EX-3.1 2 ea179979ex3-1_jasper.htm CERTIFICATE OF AMENDMENT TO THE SECOND AMENDED AND RESTATED CERTIFICATE OF INCORPORATION, DATED JUNE 8, 2023

Exhibit 3.1

 

CERTIFICATE OF AMENDMENT
TO THE
SECOND AMENDED AND RESTATED
CERTIFICATE OF INCORPORATION
OF
JASPER THERAPEUTICS, INC.

 

Jasper Therapeutics, Inc., a corporation organized and existing under the laws of the State of Delaware (the “Corporation”), certifies that:

 

A.The name of the Corporation is Jasper Therapeutics, Inc. The Corporation was originally incorporated under the name “Amplitude Healthcare Acquisition Corporation”, and the date of filing of the original Certificate of Incorporation of the Corporation with the Secretary of State of the State of Delaware is August 13, 2019.

 

B.This Certificate of Amendment to the Second Amended and Restated Certificate of Incorporation was adopted in accordance with Section 242 of the General Corporation Law of the State of Delaware, and has been duly approved by the stockholders of the Corporation.

 

C.Article VI of the Second Amended and Restated Certificate of Incorporation of the Corporation is hereby amended and restated in its entirety to read as follows:

 

VI.

 

A.The liability of a director of the Company for monetary damages shall be eliminated to the fullest extent under applicable law.

 

B.To the fullest extent permitted by applicable law, the Company is authorized to provide indemnification of (and advancement of expenses to) directors, officers and agents of the Company (and any other persons to which applicable law permits the Company to provide indemnification) through Bylaw provisions, agreements with such agents or other persons, vote of stockholders or disinterested directors or otherwise in excess of the indemnification and advancement otherwise permitted by such applicable law.
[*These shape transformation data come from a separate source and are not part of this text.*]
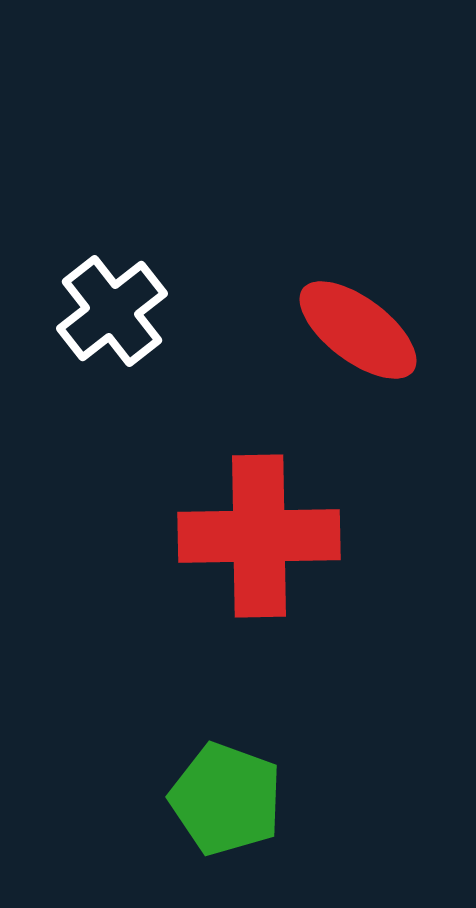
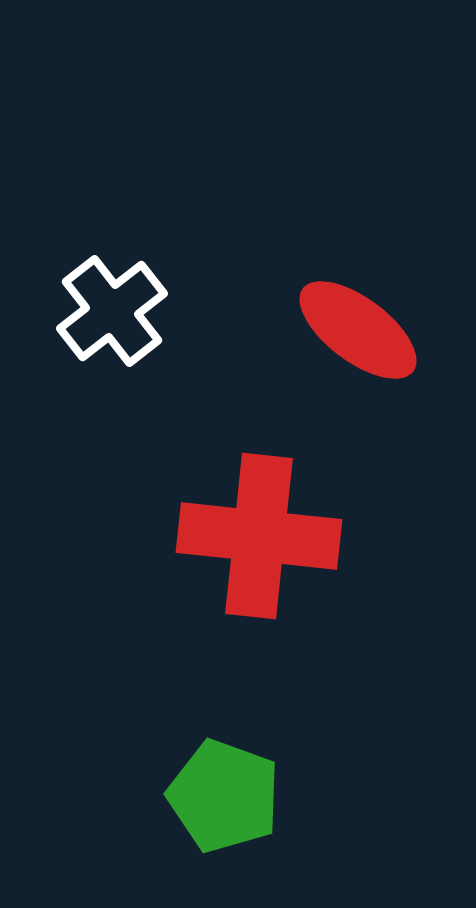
red cross: rotated 7 degrees clockwise
green pentagon: moved 2 px left, 3 px up
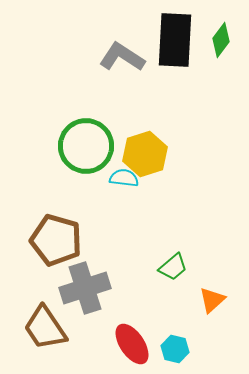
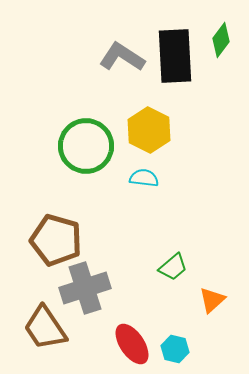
black rectangle: moved 16 px down; rotated 6 degrees counterclockwise
yellow hexagon: moved 4 px right, 24 px up; rotated 15 degrees counterclockwise
cyan semicircle: moved 20 px right
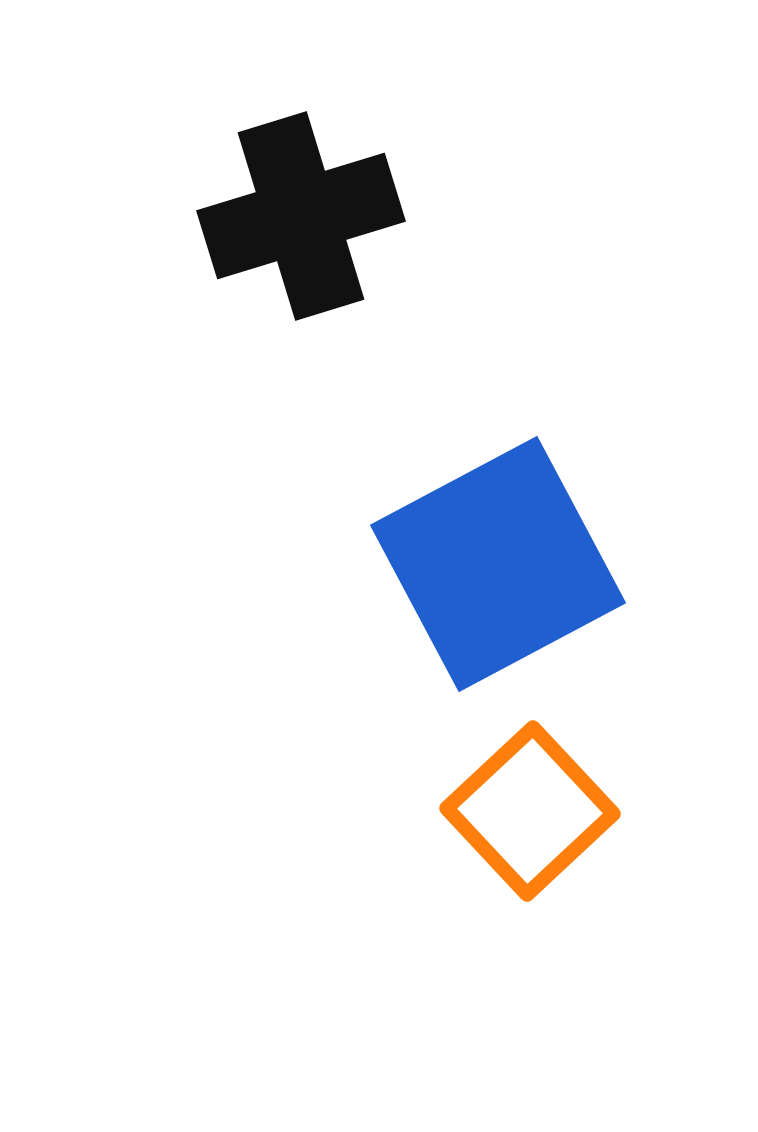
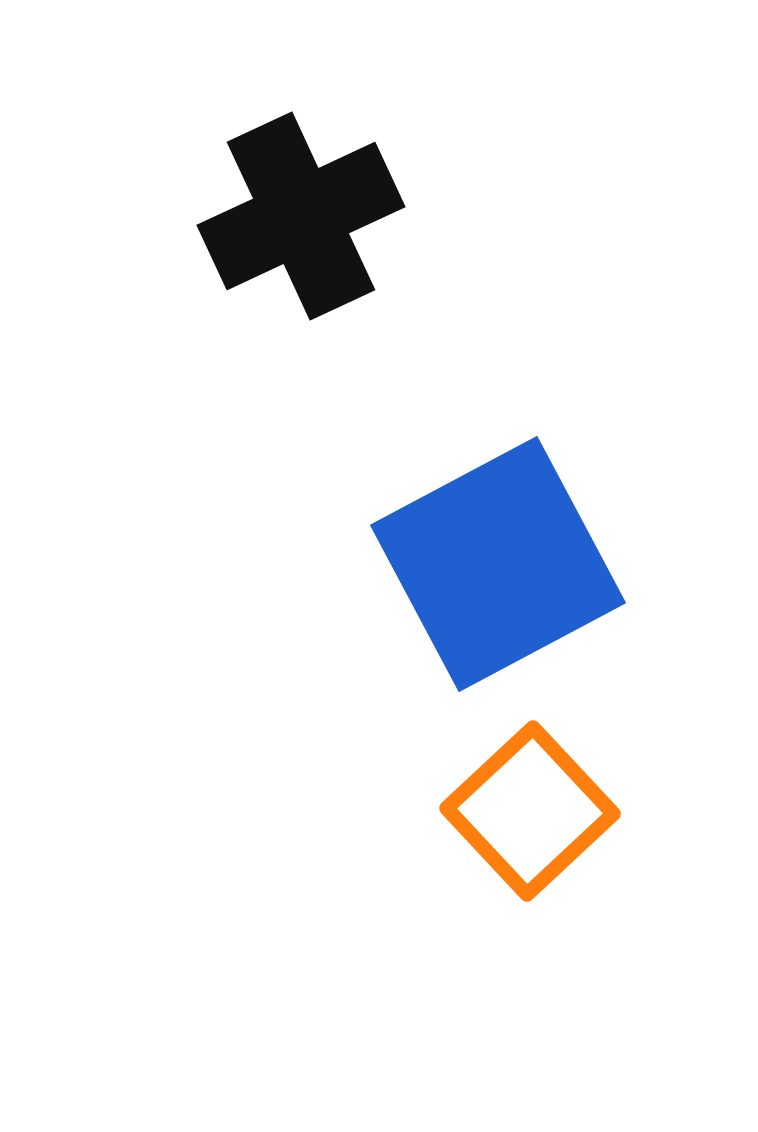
black cross: rotated 8 degrees counterclockwise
If applicable law is amended after approval by the stockholders of this Article VI to authorize corporate action further eliminating or limiting the personal liability of directors, then the liability of a director to the Company shall be eliminated or limited to the fullest extent permitted by applicable law as so amended.

 

C.Any repeal or modification of this Article VI shall only be prospective and shall not affect the rights or protections or increase the liability of any director under this Article VI in effect at the time of the alleged occurrence of any act or omission to act giving rise to liability or indemnification.

 

D.To the fullest extent permitted by applicable law, as it presently exists or as may hereafter be amended from time to time, an officer of the Company shall not be personally liable to the Company or its stockholders for monetary damages for breach of fiduciary duty as an officer. If applicable law is amended after approval by the stockholders of this Article VI to authorize corporate action further eliminating or limiting the personal liability of officers, then the liability of an officer of the Company shall be eliminated or limited to the fullest extent permitted by applicable law as so amended. Any amendment, modification or repeal of the foregoing sentences shall not adversely affect any right or protection of an officer of the Company hereunder in respect of any act or omission occurring prior to the time of such amendment, modification or repeal.”

 

 

 

 

IN WITNESS WHEREOF, the Corporation has caused this Certificate of Amendment to the Second Amended and Restated Certificate of Incorporation to be signed by Jeet Mahal, a duly authorized officer of the Corporation, on June 8, 2023.